I want to be a wife and mother.

There was nothing else for me. That was what I wanted then. It's what I want now. It's all I need to be. My life is complete because I have my husband. I'm happy because I have a husband that loves and needs me and children that the Lord has given us to love and raise.

I seem to recall the conversation with the woman that questioned what I wanted to be continuing even after I told her multiple times that I wanted to be a wife and mother. She told me something to the effect of...you can be a wife and a mother and still get a college degree. You can be a wife and mother and still work full time. You can be a wife and mother and still have a career. But what she never did understand was that I couldn't be a wife and mother and do any of those things because that wasn't the kind of wife or mother I wanted to be.

But it's a perfect example of what our world see's as the role of wife and mother today. By society's standards being a wife is of less importance than being a career woman. Being a mother is only good if it's what the woman wants and it doesn't get in the way of her life, of her career. Even marriage is good only so long as it doesn't get in the way of her life or career.
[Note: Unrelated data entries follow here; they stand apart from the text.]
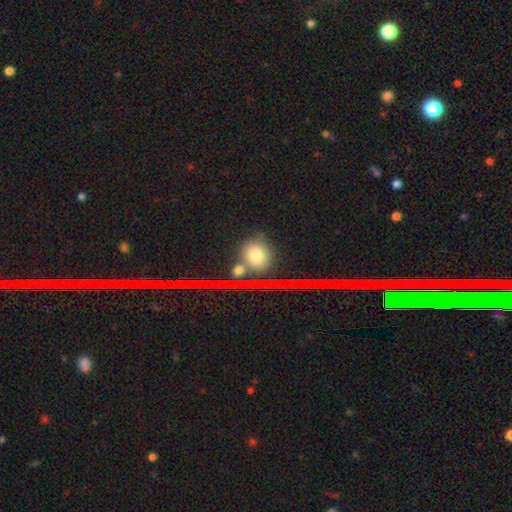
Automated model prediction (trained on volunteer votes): A smooth galaxy with no disk features (71%) that is round (81%). Merging: none (73%).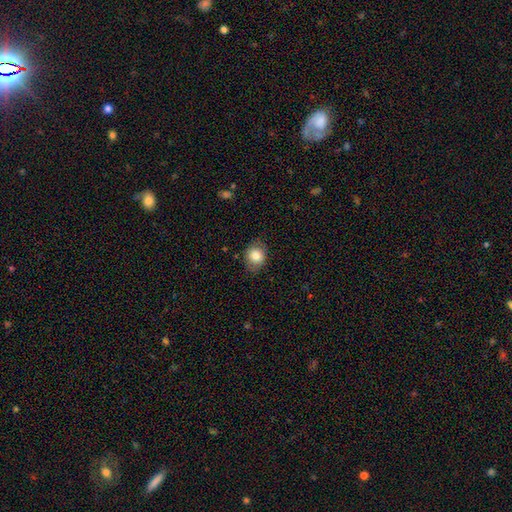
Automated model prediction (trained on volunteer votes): This is clearly a smooth galaxy (82%). How rounded: possibly in between (50%, tied with round). Merging: likely none (80%).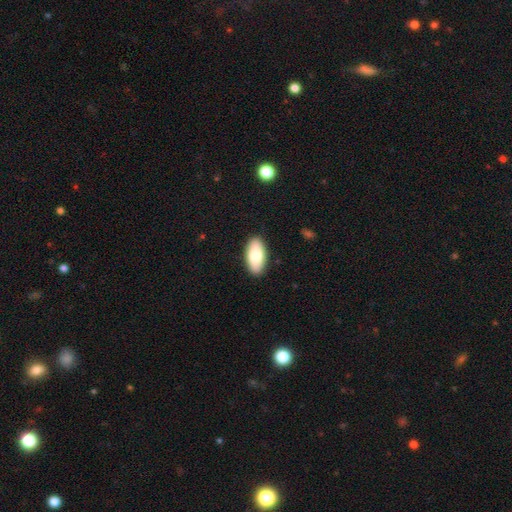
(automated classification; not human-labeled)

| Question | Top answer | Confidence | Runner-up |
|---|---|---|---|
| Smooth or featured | smooth | 81% | featured or disk (14%) |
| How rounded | in between | 92% | cigar-shaped (6%) |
Quite a few years ago there was a man that worked at our local library. He lived in our state and his wife lived in another state. They were married. But the wife didn't want to live with her husband because he would get in the way of her career. So they lived apart, each leading their own lives and they visited each other every few months.
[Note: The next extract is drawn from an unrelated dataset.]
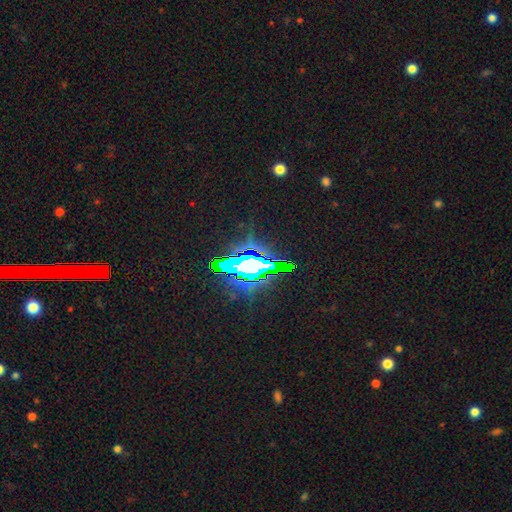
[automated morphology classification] The model was most divided on "smooth or featured": star or artifact: 71%, featured or disk: 16%, smooth: 13%.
Welcome to being a woman in our modern world.

We are conditioned to think...from birth it seems...that we must want the careers of this world, that we must have and do everything that men have and do. I can remember growing up with the thought process that women are somehow superior to men, that we can have and do all that they can have and do and yet we can have and do more than they can because we are women.

In high school I had a female teacher announce to my history class one day...'Girls, when you're on a date, open your own car door. You'll get out of the car faster that way.' She went on to tell us that we shouldn't wait for a boy to open any door for us, that we had hands for a reason and that we should prefer to open our own doors. Should I mention that this teachers was unmarried and that she never married during all the years I knew her?

Should I wonder why?

Not because she thought girls should open their own doors but because she had the thought process to make her teach a room full of students, male and female, that that was how things should be. How did that make the boys that held doors open for us girls feel? There were some boys in that class that would stand and hold a door open until every girl in the room went through it. And worse than how it made those boys feel...what seeds did she plant in the heads of those young people that day?
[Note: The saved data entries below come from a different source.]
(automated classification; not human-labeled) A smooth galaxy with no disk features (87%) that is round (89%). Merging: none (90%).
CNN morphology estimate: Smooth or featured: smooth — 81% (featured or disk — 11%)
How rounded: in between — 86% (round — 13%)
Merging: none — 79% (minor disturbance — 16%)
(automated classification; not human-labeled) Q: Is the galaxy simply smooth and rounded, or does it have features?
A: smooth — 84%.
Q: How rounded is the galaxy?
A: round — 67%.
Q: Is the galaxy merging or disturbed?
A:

But that is the very mentality that leads us to have a day where a video portraying women and all their 'goals' or 'dreams' are displayed. Some of those things displayed were straight out sin and yet they were put in that video as if it was something to be sought after and attained. As if it should somehow be looked forward to attaining and that the world should cheer for these females seeking after sin.

But why not? It's what this modern world encourages.

And those of us that seek to be women the way Scripture says we should be, those of us that want only to be our husband's helpmeet in life, those of us that want to be stay at home wives and mothers are looked down on because we don't chase those 'lofty' goals the world says we should seek to attain.

No thank you. I don't want anything to do with those goals or the world's ideas of what a woman should be.

I much prefer to follow Scripture, to love my husband, to submit to him in everything as to the Lord, and to raise our children to hear the gospel and to see it lived out before them.

I prefer to be the woman the Lord made me to be.